Task objective: Return every one of the records below verbatim, with the pictures left out.

A data block:

◆ ◆ ◆ ◆ ◆

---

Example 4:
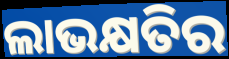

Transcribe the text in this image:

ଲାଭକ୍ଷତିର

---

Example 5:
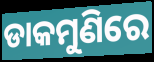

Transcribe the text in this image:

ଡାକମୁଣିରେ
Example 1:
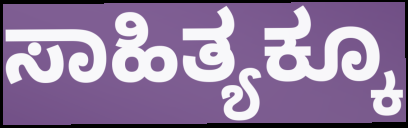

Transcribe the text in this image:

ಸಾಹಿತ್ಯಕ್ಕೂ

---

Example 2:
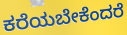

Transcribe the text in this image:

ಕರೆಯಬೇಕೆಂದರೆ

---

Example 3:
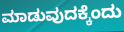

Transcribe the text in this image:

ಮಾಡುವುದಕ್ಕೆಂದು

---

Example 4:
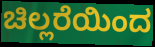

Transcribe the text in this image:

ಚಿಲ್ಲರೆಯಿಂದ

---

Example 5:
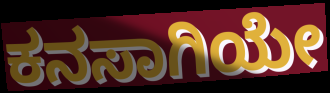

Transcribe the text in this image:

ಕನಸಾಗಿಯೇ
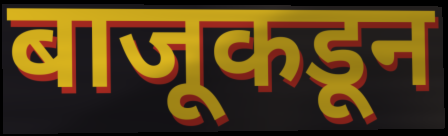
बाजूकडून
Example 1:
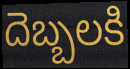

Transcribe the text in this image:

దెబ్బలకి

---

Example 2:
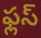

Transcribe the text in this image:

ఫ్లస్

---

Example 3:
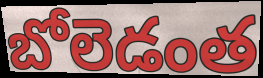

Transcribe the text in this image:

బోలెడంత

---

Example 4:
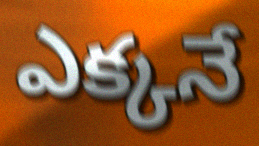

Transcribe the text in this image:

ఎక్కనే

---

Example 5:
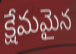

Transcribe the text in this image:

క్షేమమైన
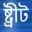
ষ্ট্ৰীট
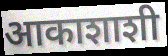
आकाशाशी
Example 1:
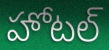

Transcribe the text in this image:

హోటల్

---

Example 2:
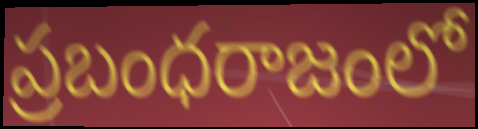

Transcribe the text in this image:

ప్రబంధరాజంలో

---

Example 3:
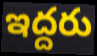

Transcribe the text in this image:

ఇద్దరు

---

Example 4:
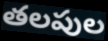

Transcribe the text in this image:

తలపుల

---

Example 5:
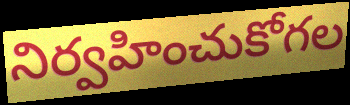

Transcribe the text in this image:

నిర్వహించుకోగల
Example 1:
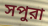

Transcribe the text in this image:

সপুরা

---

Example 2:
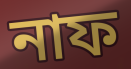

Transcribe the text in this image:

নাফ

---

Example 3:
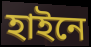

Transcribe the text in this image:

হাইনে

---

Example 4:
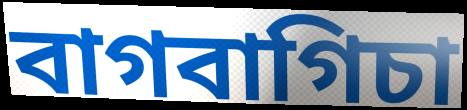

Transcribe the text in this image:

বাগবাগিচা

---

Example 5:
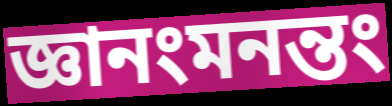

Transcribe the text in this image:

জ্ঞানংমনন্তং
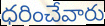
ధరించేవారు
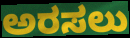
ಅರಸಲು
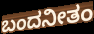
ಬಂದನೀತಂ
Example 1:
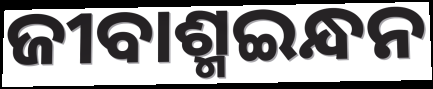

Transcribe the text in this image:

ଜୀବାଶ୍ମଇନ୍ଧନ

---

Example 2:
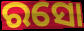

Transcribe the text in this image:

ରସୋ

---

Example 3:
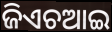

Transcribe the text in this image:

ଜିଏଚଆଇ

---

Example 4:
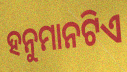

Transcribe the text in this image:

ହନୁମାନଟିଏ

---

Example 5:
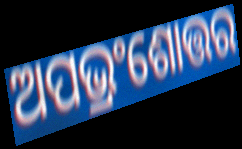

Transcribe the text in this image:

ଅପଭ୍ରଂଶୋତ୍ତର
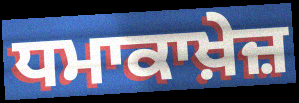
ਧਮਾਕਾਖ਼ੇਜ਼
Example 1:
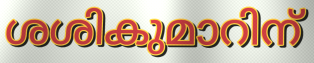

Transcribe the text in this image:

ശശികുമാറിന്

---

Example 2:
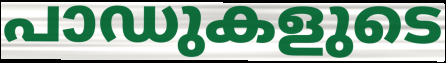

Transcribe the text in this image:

◆ ◆ ◆ ◆ ◆

Exercise solution:
---

Example 4:

Transcribe the text in this image:

ଲାଭକ୍ଷତିର

---

Example 5:

Transcribe the text in this image:

ଡାକମୁଣିରେ
Example 1:

Transcribe the text in this image:

ಸಾಹಿತ್ಯಕ್ಕೂ

---

Example 2:

Transcribe the text in this image:

ಕರೆಯಬೇಕೆಂದರೆ

---

Example 3:

Transcribe the text in this image:

ಮಾಡುವುದಕ್ಕೆಂದು

---

Example 4:

Transcribe the text in this image:

ಚಿಲ್ಲರೆಯಿಂದ

---

Example 5:

Transcribe the text in this image:

ಕನಸಾಗಿಯೇ
बाजूकडून
Example 1:

Transcribe the text in this image:

దెబ్బలకి

---

Example 2:

Transcribe the text in this image:

ఫ్లస్

---

Example 3:

Transcribe the text in this image:

బోలెడంత

---

Example 4:

Transcribe the text in this image:

ఎక్కనే

---

Example 5:

Transcribe the text in this image:

క్షేమమైన
ষ্ট্ৰীট
आकाशाशी
Example 1:

Transcribe the text in this image:

హోటల్

---

Example 2:

Transcribe the text in this image:

ప్రబంధరాజంలో

---

Example 3:

Transcribe the text in this image:

ఇద్దరు

---

Example 4:

Transcribe the text in this image:

తలపుల

---

Example 5:

Transcribe the text in this image:

నిర్వహించుకోగల
Example 1:

Transcribe the text in this image:

সপুরা

---

Example 2:

Transcribe the text in this image:

নাফ

---

Example 3:

Transcribe the text in this image:

হাইনে

---

Example 4:

Transcribe the text in this image:

বাগবাগিচা

---

Example 5:

Transcribe the text in this image:

জ্ঞানংমনন্তং
ధరించేవారు
ಅರಸಲು
ಬಂದನೀತಂ
Example 1:

Transcribe the text in this image:

ଜୀବାଶ୍ମଇନ୍ଧନ

---

Example 2:

Transcribe the text in this image:

ରସୋ

---

Example 3:

Transcribe the text in this image:

ଜିଏଚଆଇ

---

Example 4:

Transcribe the text in this image:

ହନୁମାନଟିଏ

---

Example 5:

Transcribe the text in this image:

ଅପଭ୍ରଂଶୋତ୍ତର
ਧਮਾਕਾਖ਼ੇਜ਼
Example 1:

Transcribe the text in this image:

ശശികുമാറിന്

---

Example 2:

Transcribe the text in this image:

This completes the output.